- Born: September 19, 1948 (age 77)
- Origin: Beirut, Lebanon
- Genres: Production, creativity
- Occupation: Producer

= Rola Saad (producer) =

Lebanese producer (born 1948)

Rola Saad (رولا سعد; born in Achrafieh, Beirut, Lebanon on September 9, 1948) is a Lebanese television personality and owner of Vanilla Productions. She is well known for her appearance in her number-one show in the Middle East Star Academy Arab World since 2004 on Lebanese Broadcasting Corporation (LBC). In July 2011, she completed the production of 8 full seasons of Star Academy.

==Biography==
Her name has long been associated with breakthrough programs and innovative ideas which gained fame the world over.
Due to the unrivaled success in the field of television and production, Roula Saad has become a media icon and a synonym for creative productions in the Middle East and the Arab world.

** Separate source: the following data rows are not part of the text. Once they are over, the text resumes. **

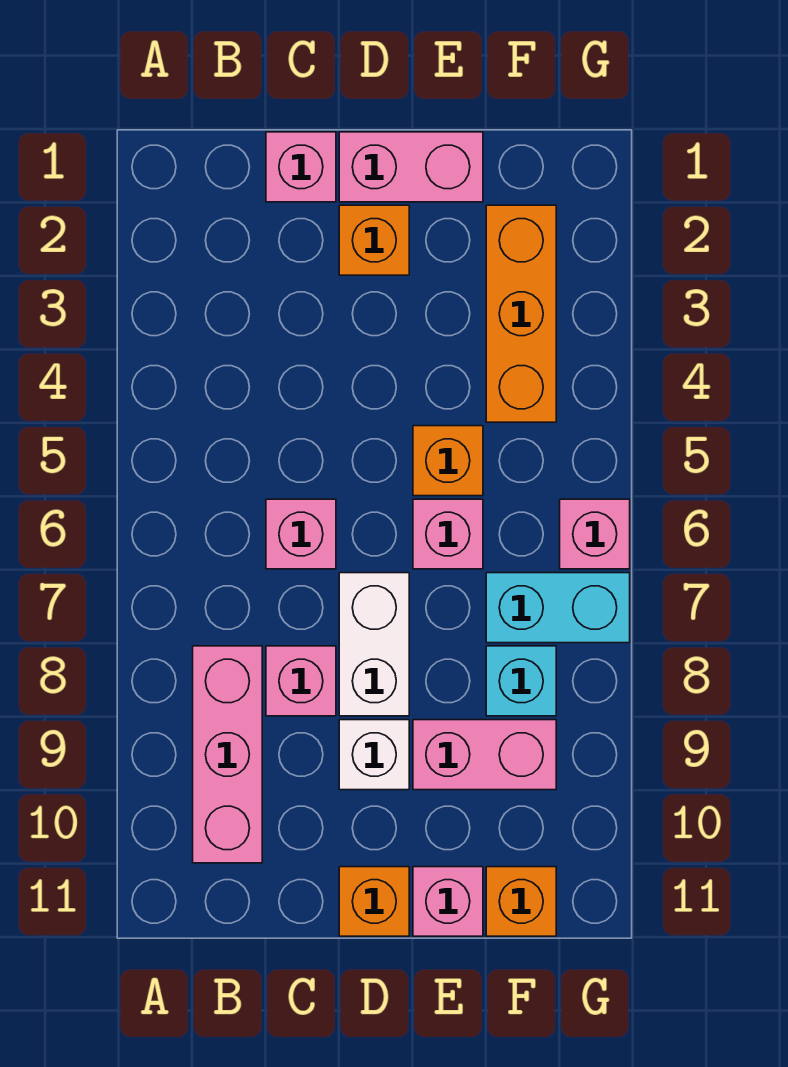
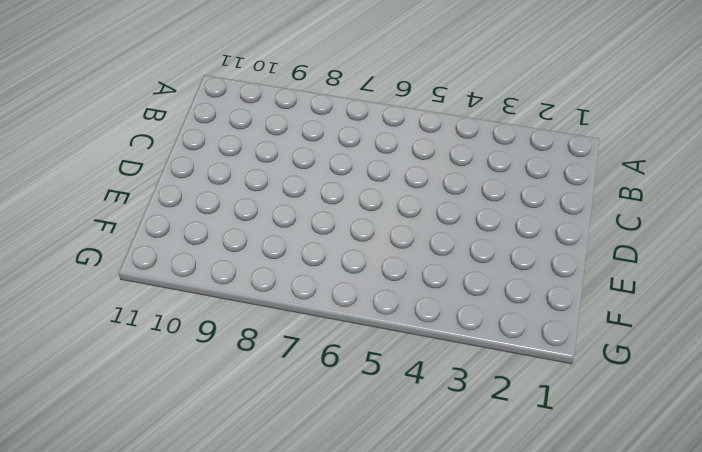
none -> pink brick B8:B10 level 1
none -> pink brick C1 level 1
none -> pink brick C6 level 1

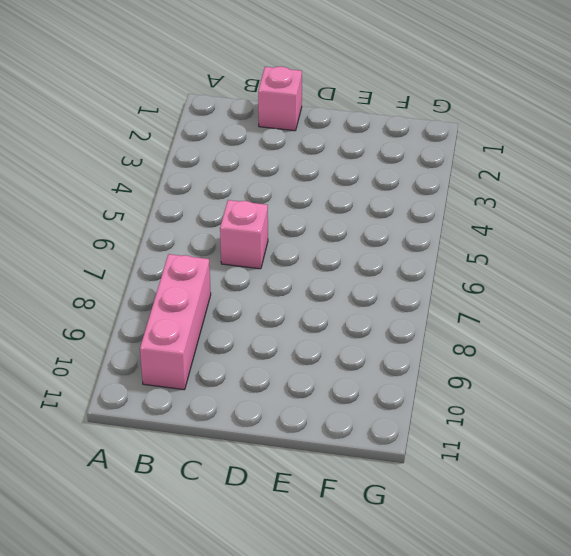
none -> pink brick C8 level 1
none -> pink brick D1:E1 level 1
none -> orange brick D2 level 1

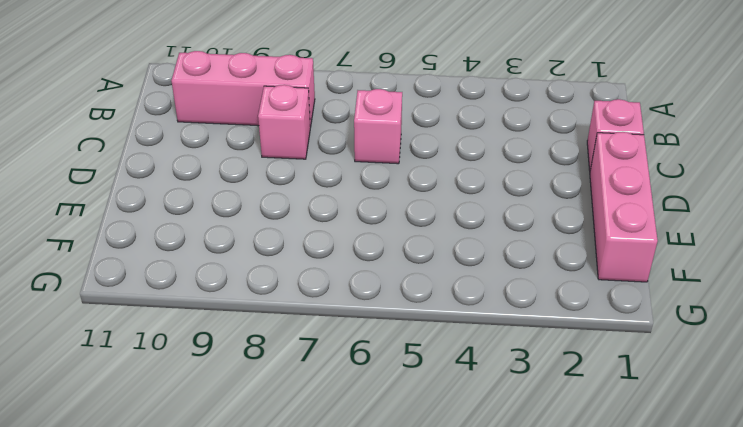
pink brick D1:F1 level 1 -> pink brick D1:E1 level 1
none -> orange brick D2 level 1
none -> white brick D7:D8 level 1
none -> white brick D9 level 1

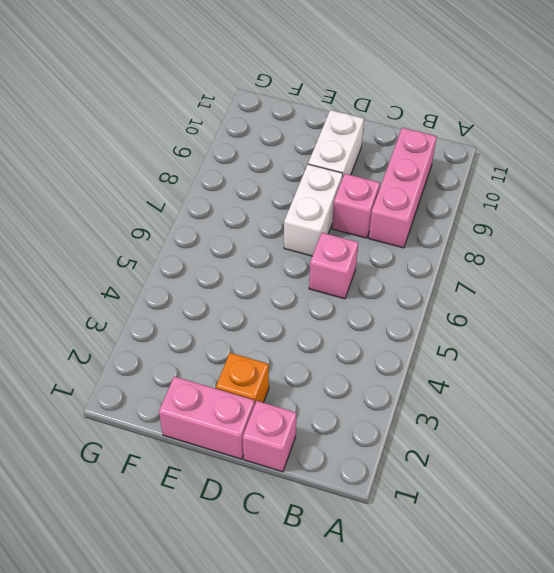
white brick D9:D10 level 1 -> white brick D9 level 1
none -> orange brick D11 level 1
none -> orange brick E5 level 1
none -> pink brick E6 level 1

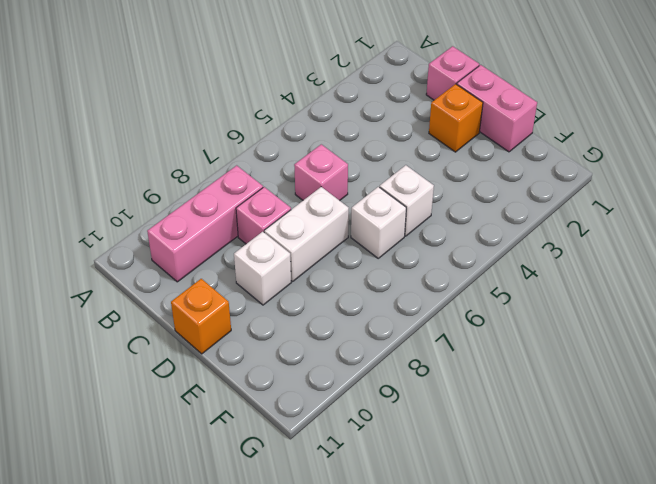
white brick E5 level 1 -> orange brick E5 level 1
white brick E6 level 1 -> pink brick E6 level 1
none -> pink brick E9:F9 level 1
none -> pink brick E11 level 1
none -> orange brick F2:F4 level 1

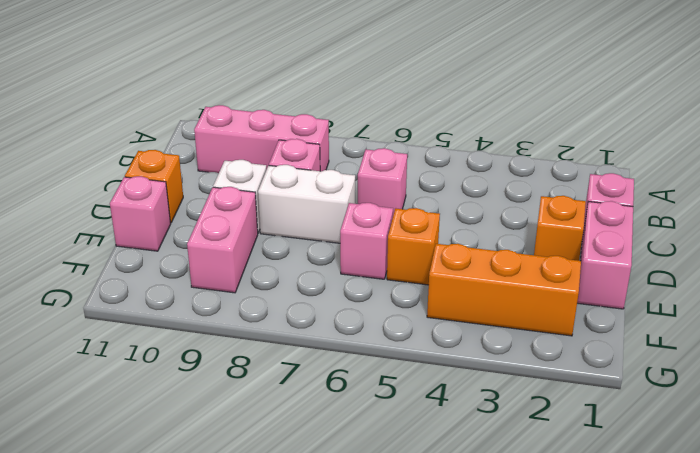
none -> cyan brick F7:G7 level 1
none -> cyan brick F8 level 1
none -> orange brick F11 level 1

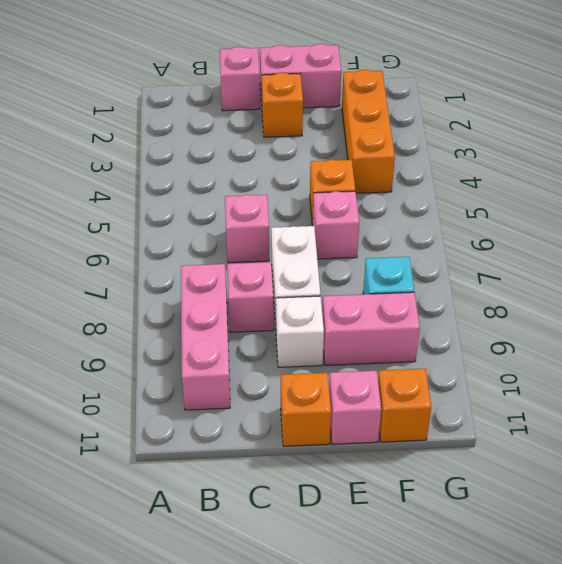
none -> cyan brick F7:G7 level 1
none -> pink brick G6 level 1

Roula Saad's portfolio extends to over 20 masterpieces spanning variety shows, reality TV, drama series, documentaries, all the way to video clips. Along with her specialized team of producers, Roula works closely with her clients, acting as a credible consultant and equipping them with all the necessary tools to make informed choices.

==Shows==
===Star Academy===
This show revolves around 16–21 contestants that live in an isolated penthouse apartment for 4 months, with one of the contestants getting eliminated every week through a nomination process. Rola is the director of the academy too. The contestants get to showcase their talents in a weekly concert and perform on stage with various designs, dancers, solo performances, a cappella on piano sharing the stage with Arab and international singers. After 8 consecutive years of Star Academy seasons, the 9th marked the absence of Rola Saad for unknown reasons.

===Celebrity Duets===
Celebrity duets is a reality television show based on the American reality show Celebrity Duets. It combines celebrities from different parts of the Arab world and professional singers in a weekly elimination competition in front of specialized judges.

===Splash===
This show premiering for the first time in the Middle-East. It gathers various celebrities, from different domains, and they compete in different aquatic sports and games as diving and swimming. The stars are accompanied by an international group specialized in aquatic synchronized swimming shows.

===Miss Lebanon===
The Miss Lebanon beauty pageant takes place annually, in which contestants compete in a swimsuit, evening gown and question round of competition. The contestant with the highest overall score is crowned as Miss Lebanon, and is sent to represent Lebanon at Miss Universe and Miss World.